> Job item
Your answer should consist only of the lines below from the one with "Часто производит впечатление" through the one with "## Integration with Existing Work", copied exactly.

Plain-text document sources:
= Beginning of Section =

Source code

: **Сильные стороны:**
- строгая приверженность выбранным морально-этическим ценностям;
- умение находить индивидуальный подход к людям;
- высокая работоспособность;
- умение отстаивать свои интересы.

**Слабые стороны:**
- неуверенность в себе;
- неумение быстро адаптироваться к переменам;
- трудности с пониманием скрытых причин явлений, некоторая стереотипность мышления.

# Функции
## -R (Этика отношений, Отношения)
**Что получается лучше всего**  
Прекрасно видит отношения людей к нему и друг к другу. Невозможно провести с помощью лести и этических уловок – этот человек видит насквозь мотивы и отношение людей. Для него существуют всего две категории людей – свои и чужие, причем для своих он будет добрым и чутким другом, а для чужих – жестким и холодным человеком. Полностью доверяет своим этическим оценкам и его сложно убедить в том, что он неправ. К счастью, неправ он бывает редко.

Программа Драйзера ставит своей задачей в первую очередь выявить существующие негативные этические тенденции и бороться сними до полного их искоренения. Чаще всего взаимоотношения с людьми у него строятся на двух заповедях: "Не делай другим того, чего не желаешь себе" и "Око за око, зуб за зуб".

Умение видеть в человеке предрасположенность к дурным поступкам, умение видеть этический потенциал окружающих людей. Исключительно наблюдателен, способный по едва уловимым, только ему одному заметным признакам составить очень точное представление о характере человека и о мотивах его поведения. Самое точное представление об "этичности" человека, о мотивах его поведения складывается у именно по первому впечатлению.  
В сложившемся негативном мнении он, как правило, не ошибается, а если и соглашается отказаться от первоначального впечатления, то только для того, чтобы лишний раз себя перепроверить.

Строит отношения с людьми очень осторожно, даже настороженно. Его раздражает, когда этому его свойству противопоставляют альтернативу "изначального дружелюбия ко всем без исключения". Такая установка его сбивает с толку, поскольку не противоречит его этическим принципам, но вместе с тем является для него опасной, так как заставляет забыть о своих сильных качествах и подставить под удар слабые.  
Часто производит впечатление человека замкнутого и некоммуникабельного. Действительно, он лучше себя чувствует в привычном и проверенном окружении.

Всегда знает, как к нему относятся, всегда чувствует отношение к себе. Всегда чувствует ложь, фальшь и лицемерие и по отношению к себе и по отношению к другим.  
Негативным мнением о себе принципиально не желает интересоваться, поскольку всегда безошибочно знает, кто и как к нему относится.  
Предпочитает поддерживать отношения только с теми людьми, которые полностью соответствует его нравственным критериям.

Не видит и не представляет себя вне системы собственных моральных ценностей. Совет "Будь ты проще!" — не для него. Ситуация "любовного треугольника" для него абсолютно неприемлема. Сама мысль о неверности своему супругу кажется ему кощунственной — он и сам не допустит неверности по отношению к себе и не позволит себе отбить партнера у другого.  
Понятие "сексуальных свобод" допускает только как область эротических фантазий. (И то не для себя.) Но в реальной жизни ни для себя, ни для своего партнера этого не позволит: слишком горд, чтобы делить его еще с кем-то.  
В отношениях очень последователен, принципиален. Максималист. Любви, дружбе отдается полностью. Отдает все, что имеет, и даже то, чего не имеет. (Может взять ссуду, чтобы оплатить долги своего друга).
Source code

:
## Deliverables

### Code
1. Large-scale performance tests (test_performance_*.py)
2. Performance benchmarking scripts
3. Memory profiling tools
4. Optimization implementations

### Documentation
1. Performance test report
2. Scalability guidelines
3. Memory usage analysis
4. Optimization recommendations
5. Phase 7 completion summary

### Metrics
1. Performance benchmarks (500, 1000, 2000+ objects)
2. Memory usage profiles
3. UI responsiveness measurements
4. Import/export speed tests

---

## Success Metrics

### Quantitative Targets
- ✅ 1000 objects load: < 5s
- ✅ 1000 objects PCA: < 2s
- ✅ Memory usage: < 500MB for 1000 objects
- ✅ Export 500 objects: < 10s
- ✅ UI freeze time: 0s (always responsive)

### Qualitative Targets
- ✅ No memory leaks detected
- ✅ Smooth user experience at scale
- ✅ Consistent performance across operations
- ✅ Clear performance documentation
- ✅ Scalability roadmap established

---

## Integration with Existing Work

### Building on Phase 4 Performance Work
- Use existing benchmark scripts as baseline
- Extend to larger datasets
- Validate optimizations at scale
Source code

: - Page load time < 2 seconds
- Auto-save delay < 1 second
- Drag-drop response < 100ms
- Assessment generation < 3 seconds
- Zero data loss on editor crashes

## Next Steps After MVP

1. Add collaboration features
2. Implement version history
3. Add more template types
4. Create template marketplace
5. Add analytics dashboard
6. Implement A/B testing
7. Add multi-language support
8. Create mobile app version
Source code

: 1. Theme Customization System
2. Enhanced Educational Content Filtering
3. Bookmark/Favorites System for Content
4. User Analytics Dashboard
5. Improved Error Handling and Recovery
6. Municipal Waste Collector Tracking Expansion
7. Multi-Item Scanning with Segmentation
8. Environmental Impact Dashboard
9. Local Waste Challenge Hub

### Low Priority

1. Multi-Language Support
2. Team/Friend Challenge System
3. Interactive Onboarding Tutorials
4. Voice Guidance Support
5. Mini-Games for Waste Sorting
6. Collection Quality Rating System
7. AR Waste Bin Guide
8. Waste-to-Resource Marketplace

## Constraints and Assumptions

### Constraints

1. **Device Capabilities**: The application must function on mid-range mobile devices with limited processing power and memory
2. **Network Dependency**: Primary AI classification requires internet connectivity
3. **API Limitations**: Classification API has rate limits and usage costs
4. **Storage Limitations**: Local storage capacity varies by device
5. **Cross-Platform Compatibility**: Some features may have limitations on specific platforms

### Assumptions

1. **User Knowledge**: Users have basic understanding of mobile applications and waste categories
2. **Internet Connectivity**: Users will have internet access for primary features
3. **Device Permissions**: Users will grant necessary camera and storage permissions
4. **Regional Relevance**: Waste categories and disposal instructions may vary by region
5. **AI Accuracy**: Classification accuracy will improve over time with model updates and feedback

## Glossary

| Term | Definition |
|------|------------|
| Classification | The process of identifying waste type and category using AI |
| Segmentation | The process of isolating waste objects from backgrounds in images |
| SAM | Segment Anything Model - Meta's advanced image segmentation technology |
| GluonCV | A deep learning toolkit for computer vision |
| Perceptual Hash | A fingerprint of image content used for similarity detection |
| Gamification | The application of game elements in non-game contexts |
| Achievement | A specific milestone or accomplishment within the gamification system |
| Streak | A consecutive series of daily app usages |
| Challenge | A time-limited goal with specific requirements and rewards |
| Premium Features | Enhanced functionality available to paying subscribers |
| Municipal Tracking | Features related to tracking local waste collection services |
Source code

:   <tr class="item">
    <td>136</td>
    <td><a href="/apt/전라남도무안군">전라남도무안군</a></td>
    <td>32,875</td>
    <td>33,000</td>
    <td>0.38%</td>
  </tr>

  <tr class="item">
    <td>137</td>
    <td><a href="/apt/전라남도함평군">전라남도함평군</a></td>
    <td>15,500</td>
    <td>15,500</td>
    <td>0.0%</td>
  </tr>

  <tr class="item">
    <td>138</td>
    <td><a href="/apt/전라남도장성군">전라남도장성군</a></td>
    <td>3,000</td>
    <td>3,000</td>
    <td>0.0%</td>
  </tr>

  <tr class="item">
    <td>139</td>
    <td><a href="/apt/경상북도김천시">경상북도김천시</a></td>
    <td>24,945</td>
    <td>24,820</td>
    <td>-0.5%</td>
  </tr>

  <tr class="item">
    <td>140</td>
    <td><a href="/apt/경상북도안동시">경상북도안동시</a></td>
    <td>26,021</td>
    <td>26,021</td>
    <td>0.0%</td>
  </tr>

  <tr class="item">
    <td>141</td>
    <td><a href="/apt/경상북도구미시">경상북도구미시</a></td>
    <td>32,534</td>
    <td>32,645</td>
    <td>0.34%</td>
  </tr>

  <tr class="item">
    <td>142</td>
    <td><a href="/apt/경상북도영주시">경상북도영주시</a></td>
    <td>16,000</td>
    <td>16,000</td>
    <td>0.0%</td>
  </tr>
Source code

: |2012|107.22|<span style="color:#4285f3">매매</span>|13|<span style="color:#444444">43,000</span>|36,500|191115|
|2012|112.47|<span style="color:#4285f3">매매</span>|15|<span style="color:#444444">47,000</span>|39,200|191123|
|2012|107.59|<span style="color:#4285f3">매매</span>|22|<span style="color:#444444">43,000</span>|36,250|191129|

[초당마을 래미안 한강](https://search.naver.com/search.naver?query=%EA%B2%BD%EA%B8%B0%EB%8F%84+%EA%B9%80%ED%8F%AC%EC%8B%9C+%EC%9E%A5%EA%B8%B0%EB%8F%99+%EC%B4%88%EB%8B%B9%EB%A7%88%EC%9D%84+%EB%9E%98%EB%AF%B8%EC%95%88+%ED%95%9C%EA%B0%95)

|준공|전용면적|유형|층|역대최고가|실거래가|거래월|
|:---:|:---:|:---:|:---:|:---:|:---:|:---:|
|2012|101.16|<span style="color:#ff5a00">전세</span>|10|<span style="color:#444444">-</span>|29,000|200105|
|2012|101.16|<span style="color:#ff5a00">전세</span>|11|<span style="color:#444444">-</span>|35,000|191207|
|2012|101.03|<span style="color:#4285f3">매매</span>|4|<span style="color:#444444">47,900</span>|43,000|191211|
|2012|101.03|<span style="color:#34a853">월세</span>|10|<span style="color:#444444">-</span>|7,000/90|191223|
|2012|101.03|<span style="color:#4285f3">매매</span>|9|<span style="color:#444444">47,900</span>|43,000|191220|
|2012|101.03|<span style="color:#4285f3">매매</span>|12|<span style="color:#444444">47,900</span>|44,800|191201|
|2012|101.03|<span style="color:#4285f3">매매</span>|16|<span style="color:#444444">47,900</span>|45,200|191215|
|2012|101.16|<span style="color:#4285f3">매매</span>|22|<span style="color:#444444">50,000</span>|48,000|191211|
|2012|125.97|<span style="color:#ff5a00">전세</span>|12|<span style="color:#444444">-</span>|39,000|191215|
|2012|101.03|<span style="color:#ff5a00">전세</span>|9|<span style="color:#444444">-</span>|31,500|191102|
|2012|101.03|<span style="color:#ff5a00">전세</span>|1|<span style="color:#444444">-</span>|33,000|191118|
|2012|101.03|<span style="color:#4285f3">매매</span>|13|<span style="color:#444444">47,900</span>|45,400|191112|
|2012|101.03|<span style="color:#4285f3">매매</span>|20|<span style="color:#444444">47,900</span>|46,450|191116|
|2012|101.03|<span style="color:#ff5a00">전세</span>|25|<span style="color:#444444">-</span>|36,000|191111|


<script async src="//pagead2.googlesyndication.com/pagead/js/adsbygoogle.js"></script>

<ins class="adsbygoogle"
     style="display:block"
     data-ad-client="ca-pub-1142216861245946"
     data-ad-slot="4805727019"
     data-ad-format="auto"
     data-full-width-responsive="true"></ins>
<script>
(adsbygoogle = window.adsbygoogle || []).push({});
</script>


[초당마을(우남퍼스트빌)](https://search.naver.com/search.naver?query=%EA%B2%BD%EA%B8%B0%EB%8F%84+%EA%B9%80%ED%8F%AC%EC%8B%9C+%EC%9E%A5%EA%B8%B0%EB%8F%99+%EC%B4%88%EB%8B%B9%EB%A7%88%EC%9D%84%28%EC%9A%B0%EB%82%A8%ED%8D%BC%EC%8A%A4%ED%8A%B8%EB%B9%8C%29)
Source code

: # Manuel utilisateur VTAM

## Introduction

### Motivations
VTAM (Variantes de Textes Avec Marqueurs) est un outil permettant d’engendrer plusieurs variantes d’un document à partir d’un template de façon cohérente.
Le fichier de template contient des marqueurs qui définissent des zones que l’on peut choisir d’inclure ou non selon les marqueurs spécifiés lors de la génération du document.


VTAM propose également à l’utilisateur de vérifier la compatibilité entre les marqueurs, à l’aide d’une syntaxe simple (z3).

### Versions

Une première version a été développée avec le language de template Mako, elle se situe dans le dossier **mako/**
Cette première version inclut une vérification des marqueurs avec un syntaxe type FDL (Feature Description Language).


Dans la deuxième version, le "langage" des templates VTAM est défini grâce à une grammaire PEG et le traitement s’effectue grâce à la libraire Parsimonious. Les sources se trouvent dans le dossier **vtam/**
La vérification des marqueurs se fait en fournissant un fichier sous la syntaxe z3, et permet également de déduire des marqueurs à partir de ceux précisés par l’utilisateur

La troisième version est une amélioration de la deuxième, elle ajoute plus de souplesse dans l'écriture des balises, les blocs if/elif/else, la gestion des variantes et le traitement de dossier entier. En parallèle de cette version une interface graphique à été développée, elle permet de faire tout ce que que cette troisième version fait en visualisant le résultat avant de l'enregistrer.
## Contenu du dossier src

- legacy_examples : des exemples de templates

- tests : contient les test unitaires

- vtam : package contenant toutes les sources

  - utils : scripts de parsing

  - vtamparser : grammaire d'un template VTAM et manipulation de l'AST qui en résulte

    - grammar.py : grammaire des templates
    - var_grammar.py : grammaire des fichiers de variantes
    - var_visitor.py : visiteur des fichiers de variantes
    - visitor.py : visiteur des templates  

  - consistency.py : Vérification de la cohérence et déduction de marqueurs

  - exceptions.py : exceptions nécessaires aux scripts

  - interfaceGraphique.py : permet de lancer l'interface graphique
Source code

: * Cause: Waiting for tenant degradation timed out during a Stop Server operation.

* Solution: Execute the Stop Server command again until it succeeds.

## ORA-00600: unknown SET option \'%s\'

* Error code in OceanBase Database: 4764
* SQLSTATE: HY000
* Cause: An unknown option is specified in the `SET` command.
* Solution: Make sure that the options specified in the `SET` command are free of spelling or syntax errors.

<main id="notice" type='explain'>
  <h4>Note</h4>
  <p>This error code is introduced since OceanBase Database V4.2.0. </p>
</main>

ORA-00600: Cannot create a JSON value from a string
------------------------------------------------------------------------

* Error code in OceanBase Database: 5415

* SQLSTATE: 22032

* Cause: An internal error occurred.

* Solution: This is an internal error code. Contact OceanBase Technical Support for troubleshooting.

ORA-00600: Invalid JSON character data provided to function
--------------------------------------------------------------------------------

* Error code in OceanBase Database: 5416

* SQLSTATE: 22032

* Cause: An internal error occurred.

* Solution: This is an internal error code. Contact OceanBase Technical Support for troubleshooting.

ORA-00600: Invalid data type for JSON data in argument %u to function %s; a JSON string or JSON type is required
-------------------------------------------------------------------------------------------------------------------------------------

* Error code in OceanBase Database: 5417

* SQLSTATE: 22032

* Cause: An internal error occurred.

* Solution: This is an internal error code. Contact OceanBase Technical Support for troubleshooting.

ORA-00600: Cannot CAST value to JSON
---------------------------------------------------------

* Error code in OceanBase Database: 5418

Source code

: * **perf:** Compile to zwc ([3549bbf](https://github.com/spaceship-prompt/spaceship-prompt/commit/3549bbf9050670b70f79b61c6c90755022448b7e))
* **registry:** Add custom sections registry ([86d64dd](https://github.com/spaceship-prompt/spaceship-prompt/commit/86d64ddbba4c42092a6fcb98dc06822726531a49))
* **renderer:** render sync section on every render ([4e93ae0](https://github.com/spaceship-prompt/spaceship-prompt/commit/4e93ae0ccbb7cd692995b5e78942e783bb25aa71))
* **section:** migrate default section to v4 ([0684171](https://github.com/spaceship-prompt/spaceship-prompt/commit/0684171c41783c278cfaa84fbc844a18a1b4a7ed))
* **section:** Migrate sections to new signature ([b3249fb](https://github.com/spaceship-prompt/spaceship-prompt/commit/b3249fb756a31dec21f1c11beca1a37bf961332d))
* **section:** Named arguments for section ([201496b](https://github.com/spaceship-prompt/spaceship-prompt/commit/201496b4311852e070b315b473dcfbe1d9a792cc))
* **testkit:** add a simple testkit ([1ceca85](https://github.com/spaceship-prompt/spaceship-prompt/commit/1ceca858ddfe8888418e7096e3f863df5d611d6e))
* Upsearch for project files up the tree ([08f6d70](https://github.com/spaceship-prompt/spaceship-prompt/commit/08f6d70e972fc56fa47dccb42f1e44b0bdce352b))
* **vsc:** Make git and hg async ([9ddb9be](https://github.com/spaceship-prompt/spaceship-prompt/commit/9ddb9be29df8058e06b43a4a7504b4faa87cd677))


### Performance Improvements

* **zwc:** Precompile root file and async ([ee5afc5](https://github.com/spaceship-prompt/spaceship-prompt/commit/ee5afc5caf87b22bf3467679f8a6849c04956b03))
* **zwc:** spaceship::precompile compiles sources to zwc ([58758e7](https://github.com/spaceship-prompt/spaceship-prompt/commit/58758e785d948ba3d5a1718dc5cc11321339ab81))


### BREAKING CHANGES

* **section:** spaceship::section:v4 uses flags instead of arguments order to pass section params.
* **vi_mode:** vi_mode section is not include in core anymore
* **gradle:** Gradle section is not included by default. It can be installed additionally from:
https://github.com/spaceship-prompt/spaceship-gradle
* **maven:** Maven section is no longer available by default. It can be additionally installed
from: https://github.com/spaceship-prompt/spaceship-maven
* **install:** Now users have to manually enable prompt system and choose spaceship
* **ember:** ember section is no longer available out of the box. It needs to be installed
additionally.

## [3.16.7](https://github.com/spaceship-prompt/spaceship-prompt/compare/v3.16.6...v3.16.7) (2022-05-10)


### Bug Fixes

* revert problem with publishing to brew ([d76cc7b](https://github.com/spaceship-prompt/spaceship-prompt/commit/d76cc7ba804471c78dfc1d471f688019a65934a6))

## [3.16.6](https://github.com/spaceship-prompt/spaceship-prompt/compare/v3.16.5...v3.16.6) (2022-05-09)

= End of Section =

> Result of the exercise
Часто производит впечатление человека замкнутого и некоммуникабельного. Действительно, он лучше себя чувствует в привычном и проверенном окружении.

Всегда знает, как к нему относятся, всегда чувствует отношение к себе. Всегда чувствует ложь, фальшь и лицемерие и по отношению к себе и по отношению к другим.  
Негативным мнением о себе принципиально не желает интересоваться, поскольку всегда безошибочно знает, кто и как к нему относится.  
Предпочитает поддерживать отношения только с теми людьми, которые полностью соответствует его нравственным критериям.

Не видит и не представляет себя вне системы собственных моральных ценностей. Совет "Будь ты проще!" — не для него. Ситуация "любовного треугольника" для него абсолютно неприемлема. Сама мысль о неверности своему супругу кажется ему кощунственной — он и сам не допустит неверности по отношению к себе и не позволит себе отбить партнера у другого.  
Понятие "сексуальных свобод" допускает только как область эротических фантазий. (И то не для себя.) Но в реальной жизни ни для себя, ни для своего партнера этого не позволит: слишком горд, чтобы делить его еще с кем-то.  
В отношениях очень последователен, принципиален. Максималист. Любви, дружбе отдается полностью. Отдает все, что имеет, и даже то, чего не имеет. (Может взять ссуду, чтобы оплатить долги своего друга).
Source code

:
## Deliverables

### Code
1. Large-scale performance tests (test_performance_*.py)
2. Performance benchmarking scripts
3. Memory profiling tools
4. Optimization implementations

### Documentation
1. Performance test report
2. Scalability guidelines
3. Memory usage analysis
4. Optimization recommendations
5. Phase 7 completion summary

### Metrics
1. Performance benchmarks (500, 1000, 2000+ objects)
2. Memory usage profiles
3. UI responsiveness measurements
4. Import/export speed tests

---

## Success Metrics

### Quantitative Targets
- ✅ 1000 objects load: < 5s
- ✅ 1000 objects PCA: < 2s
- ✅ Memory usage: < 500MB for 1000 objects
- ✅ Export 500 objects: < 10s
- ✅ UI freeze time: 0s (always responsive)

### Qualitative Targets
- ✅ No memory leaks detected
- ✅ Smooth user experience at scale
- ✅ Consistent performance across operations
- ✅ Clear performance documentation
- ✅ Scalability roadmap established

---

## Integration with Existing Work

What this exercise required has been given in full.